TEXT PASSAGE.
Microbial pathogens have evolved numerous virulence factors that are used to circumvent protective immune responses within their hosts. Many bacterial pathogens use specialized virulence protein secretion pathways to regulate innate immune responses in infected eukaryotic host cells such as macrophages. Secretion of virulence proteins from bacteria into infected macrophages often results in death of the host cell. There are several different modes by which infected macrophages can die, and the characteristics of cell death can have profound effects on the development of a protective immune response. A specialized protein export pathway known as type III secretion (T3S) allows Gram-negative bacterial pathogens to deliver effector proteins across the plasma membrane of the macrophage, with the goal of usurping or disrupting eukaryotic signaling response pathways. T3S can induce different forms of cell death in macrophages infected with Gram-negative bacteria. T3S can induce a non-inflammatory form of cell death known as apoptosis in macrophages, and this form of cell death is important for virulence of several bacterial pathogens. Alternatively, macrophages contain surveillance mechanisms that allow them to sense T3S as a danger signal, resulting in activation of a serine protease called caspase-1, and elicitation of inflammatory cytokines and protective immune responses against pathogens. Pathogenic Yersinia species can use T3S and the YopJ effector protein to inhibit the NF-:B signaling pathway and induce apoptosis in macrophages. A novel isoform of YopJ (YopJKIM) was discovered in Yersinia pestis, which can activate apoptosis and caspase-1, promoting release of cytokines from infected macrophages, a process referred to as inflammatory apoptosis. This is the first example in which a T3S effector protein is sensed as a danger signal, resulting in caspase-1 activation in macrophages. The above finding raises several key questions: How does the YopJKIM protein differ from canonical YopJ proteins that do not activate caspase-1?; What signaling pathways in the macrophage are required to activate inflammatory apoptosis?; Are immune responses regulated by caspase-1 protective or pathogenic with respect to Yersinia infections? To answer these questions the following specific aims are proposed:
In Aim 1, the key features of YopJKIM that are required for caspase-1 activation in Yersinia-infected macrophages will be elucidated.

Extracted page text data:

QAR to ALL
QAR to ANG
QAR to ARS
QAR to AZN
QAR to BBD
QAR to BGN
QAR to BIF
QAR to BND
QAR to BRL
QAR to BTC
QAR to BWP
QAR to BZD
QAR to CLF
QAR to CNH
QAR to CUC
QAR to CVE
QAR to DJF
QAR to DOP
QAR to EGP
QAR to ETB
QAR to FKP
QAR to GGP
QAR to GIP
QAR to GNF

REQUIRED ACTION 1. In the passage on Yersinia and macrophage death, rewrite the paragraph that begins "Microbial pathogens have evolved numerous virulence factors" as a short bulleted list that keeps its main facts.
REQUIRED ACTION 2. Continue the passage on Yersinia and macrophage death, picking up after its last sentence.
These records have nothing to do with the passage on Yersinia and macrophage death.

RESPONSE BOX 1.
- Microbial pathogens have evolved virulence factors to get around host immune defenses.
- Many bacterial pathogens use special protein secretion pathways to control innate immune responses in host cells such as macrophages. This often kills the infected cell.
- How a macrophage dies can strongly affect whether a protective immune response develops.
- Type III secretion (T3S) lets Gram-negative bacteria deliver effector proteins across the macrophage membrane to take over or disrupt host signaling.
- T3S can cause apoptosis, a non-inflammatory cell death that matters for the virulence of several pathogens.
- Macrophages can also sense T3S as a danger signal. This activates the serine protease caspase-1 and triggers inflammatory cytokines and protective immunity.
- Pathogenic Yersinia species use T3S and the effector YopJ to block a host signaling pathway and induce apoptosis.
- A new YopJ isoform found in Yersinia pestis, YopJKIM, activates both apoptosis and caspase-1, which promotes cytokine release. This process is called inflammatory apoptosis.
- This is the first known case of a T3S effector being sensed as a danger signal that activates caspase-1.
- Open questions:
  - How does YopJKIM differ from YopJ proteins that do not activate caspase-1?
  - Which macrophage signaling pathways are needed for inflammatory apoptosis?
  - Are caspase-1-controlled immune responses protective or harmful in Yersinia infection?
- Specific aims are proposed to answer these questions.

RESPONSE BOX 2.
In Aim 2, the importance of the NF-:B signaling pathway for caspase-1 activation in Yersinia-infected macrophages will be determined.
In Aim 3, the importance of the apoptosis machinery for caspase-1 activation in Yersinia- infected macrophages will be determined.
In Aim 4, the role of caspase-1 in protective immune responses to Yersinia in vivo will be investigated.
This application will seek to understand how a virulence factor of a microbial pathogen is sensed by the mammalian innate immune system, and how the resulting immune response influences the outcome of the host-pathogen interaction. A deeper understanding of this process will be important from a health perspective because this knowledge could lead to strategies to enhance human resistance to many different types of infectious diseases.